El 11 de septiembre de 1714, los soldados de las tropas borbónicas de Felipe V asaltaron Barcelona. Era el fin de la guerra de secesión española y se promulgó un decreto por el que se consumaba la destrucción de las instituciones catalanas. Esto conmemora la Diada, que representa especialmente a los nacionalistas y que ha vuelto a reclamar la independencia ante la posible investidura del presidente en funciones, Pedro Sánchez, tras la que protagonizará Núñez Feijóo los próximos días 26 y 27, como forma de estirar su supervivencia política en el seno del PP y de propaganda electoral en el caso de que haya nuevas elecciones si el globo del líder socialista se desinfla.

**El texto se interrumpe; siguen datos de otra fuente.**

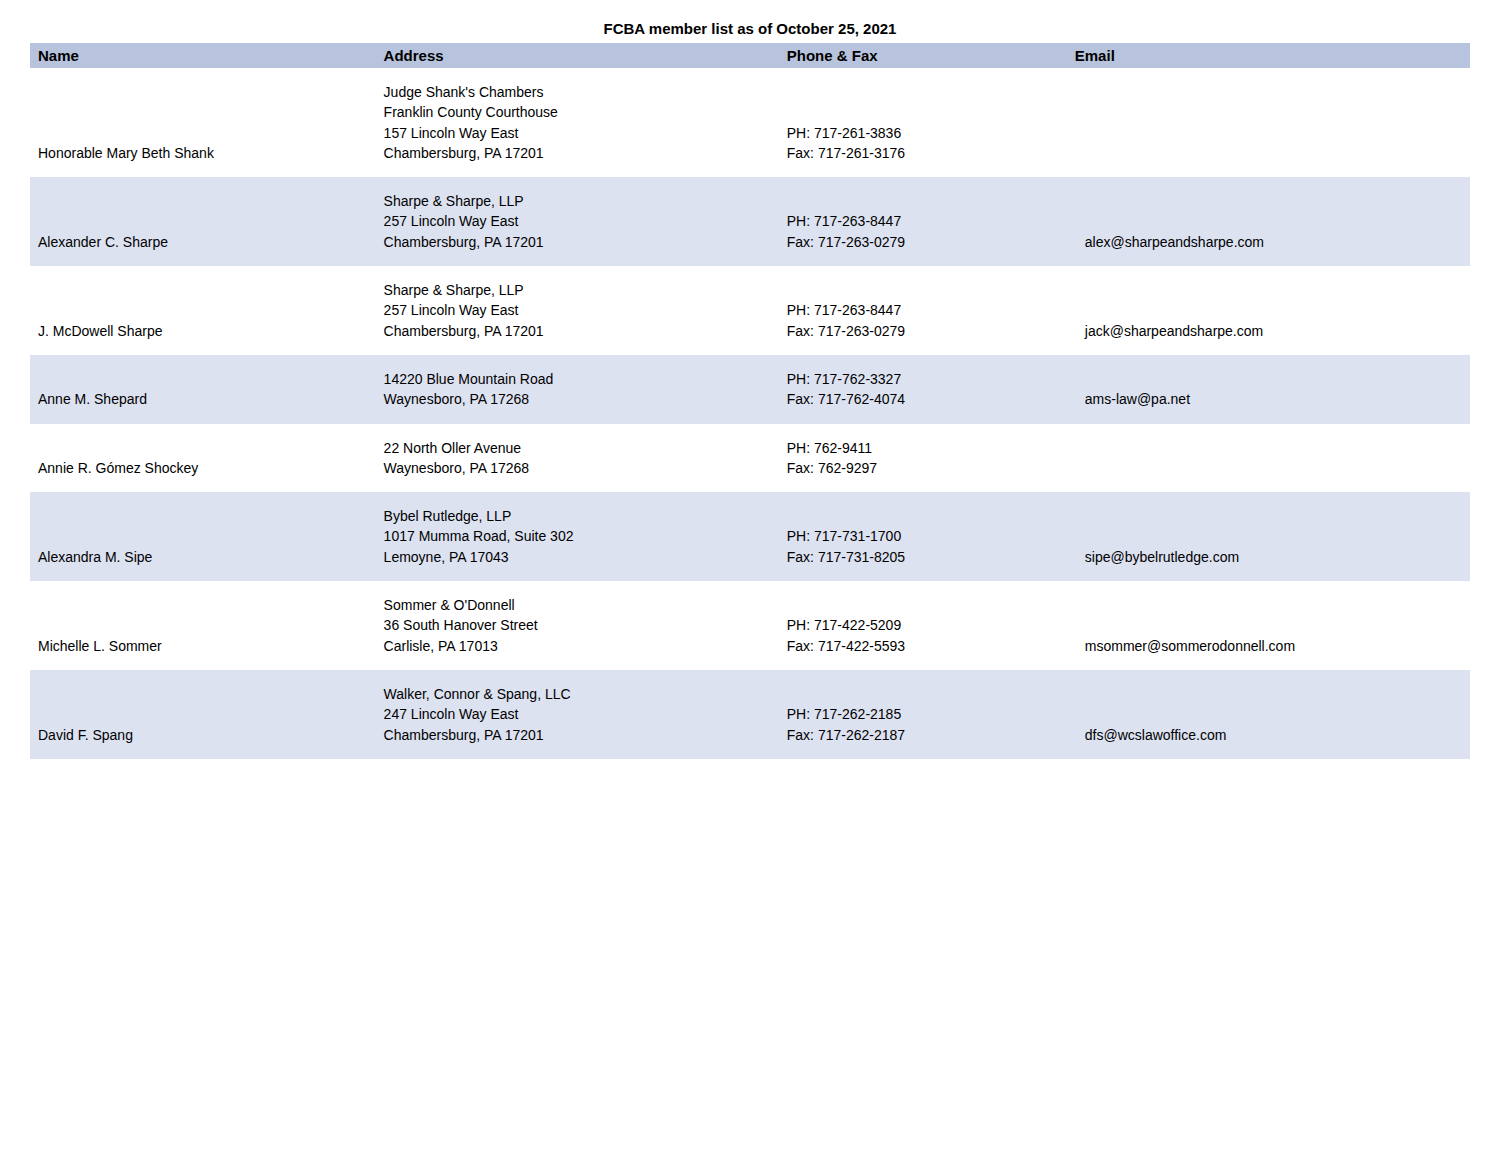FCBA member list as of October 25, 2021
| Name | Address | Phone & Fax | Email |
| --- | --- | --- | --- |
| Honorable Mary Beth Shank | Judge Shank's Chambers Franklin County Courthouse 157 Lincoln Way East Chambersburg, PA 17201 | PH: 717-261-3836 Fax: 717-261-3176 | |
| Alexander C. Sharpe | Sharpe & Sharpe, LLP 257 Lincoln Way East Chambersburg, PA 17201 | PH: 717-263-8447 Fax: 717-263-0279 | alex@sharpeandsharpe.com |
| J. McDowell Sharpe | Sharpe & Sharpe, LLP 257 Lincoln Way East Chambersburg, PA 17201 | PH: 717-263-8447 Fax: 717-263-0279 | jack@sharpeandsharpe.com |
| Anne M. Shepard | 14220 Blue Mountain Road Waynesboro, PA 17268 | PH: 717-762-3327 Fax: 717-762-4074 | ams-law@pa.net |
| Annie R. Gómez Shockey | 22 North Oller Avenue Waynesboro, PA 17268 | PH: 762-9411 Fax: 762-9297 | |
| Alexandra M. Sipe | Bybel Rutledge, LLP 1017 Mumma Road, Suite 302 Lemoyne, PA 17043 | PH: 717-731-1700 Fax: 717-731-8205 | sipe@bybelrutledge.com |
| Michelle L. Sommer | Sommer & O'Donnell 36 South Hanover Street Carlisle, PA 17013 | PH: 717-422-5209 Fax: 717-422-5593 | msommer@sommerodonnell.com |
| David F. Spang | Walker, Connor & Spang, LLC 247 Lincoln Way East Chambersburg, PA 17201 | PH: 717-262-2185 Fax: 717-262-2187 | dfs@wcslawoffice.com |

En estos momentos no hay tiempo suficiente para sacar adelante una ley de amnistía en beneficio de los impulsores del procés. Dirigentes, altos cargos, funcionarios o directores de colegios. Por cierto, ya tuvimos una en octubre de 1977 con su espíritu de concordia. Es decir, se empaña el regreso triunfal de un Carles Puigdemont, eurodiputado de Junts per Catalunya, por la alfombra del soberanismo catalán y con la querencia del referéndum de autodeterminación en el equipaje.
La movilización toma el pulso a un independentismo en horas bajas, cuando ERC y Junts cayeron en votos en los comicios municipales de mayo y en los generales de julio, en favor del PSC, y la CUP queda fuera del Congreso. ¿Independencia o elecciones? O ni lo uno ni lo otro porque existen aspectos menos grandilocuentes que van más allá de los intereses de una investidura. Que plantean qué modelo de país se quiere.
Hubo ilegalidades cometidas en el Parlament hace seis años, sí. Pero las calificaciones de «golpe de Estado» y «delito de rebelión», en tiempos de M. Rajoy, fueron desproporcionadas y una forma de alimentar el conflicto. La declaración unilateral de independencia era totalmente inviable y una inocentada antes de la Navidad de 2017. Ahora bien, la legitimidad democrática del independentismo reside en la Constitución siempre que encauce sus reivindicaciones por las vías legales. Tenemos una España plural y diversa en el ámbito europeo, que defiende ideas y rechaza la ley del embudo.
No se puede criminalizar a nadie a toda costa, ni organizar el espionaje que tuvo lugar. Recuerden la poca aclarada operación Pegasus. La desjudicialización parece imprescindible para seguir avanzando hacia una solución real, no ficticia, del asunto. Y ello dentro de los tratados internacionales referentes a los derechos y las libertades de cualquier Estado democrático que se precie. Ni Puigdemont ni Junqueras renuncian a ese referéndum, lo cual no significa que sea un requisito vital y previo al acto de investidura de Sánchez. Los políticos de uno u otro color, aunque algunos levanten polvaredas, saben que ningún gobierno facilitará la ruptura de España. Está la legislación vigente y cabe la posibilidad de cambiarla, eso sí, según las reglas del juego.
Los terremotos y las pocas nueces están a la orden del día en claro perjuicio de la serenidad y la sensatez. Esto es aplicable igualmente a los barones del PSOE, quienes se pasan la «ley del silencio» por la entrepierna. El conservadurismo también es el pan de Felipe González y Alfonso Guerra. Quién te ha visto y quién te ve. La derecha tiene a un excelente dúo sacapuntas que le resulta útil por sus concepciones reaccionarias, nada progres. Vienen luchando contra el PSOE de Sánchez y evocan al socialismo de etiqueta, pese a haber intervenido favorablemente en la Transición.
El expresidente dejó hace mucho la pana y la camisa de cuadros, y el exvicepresidente, aquel enamorado del teatro y de la poesía, maneja su lengua afilada para regocijo de la caverna mediática. Están en su derecho, si bien no parece que Ferraz deba rendirles pleitesía. Los dos «ejemplares» señores fuman ahora la pipa de la paz, y el primero presentará el libro de las memorias del segundo, La rosa y las espinas, el 20 de este mes. En la otra acera, el expresidente de la Generalitat, el socialista José Montilla, de 2006 a 2010, cuestiona esas voces en «auxilio del PP», buscador de tránsfugas de última hora que salven al líder de papel (mojado) Feijóo y su «encaje» al problema territorial de Cataluña, y colega íntimo de Vox, experto en censura cultural y otras ocurrencias.
Digan lo que digan, el independentismo no lo volverá a hacer. Ni podría. Entre todos es preciso resolver el entuerto con buena voluntad negociadora y la atención del árbitro constitucional, tal y como ha venido haciendo el Ejecutivo de coalición. No es una batalla a ver quién gana o pierde. Y no caigamos en un pueril y chirriante catastrofismo cada vez que alguien mueve pieza en el tablero progresista. ¡Sanseacabó!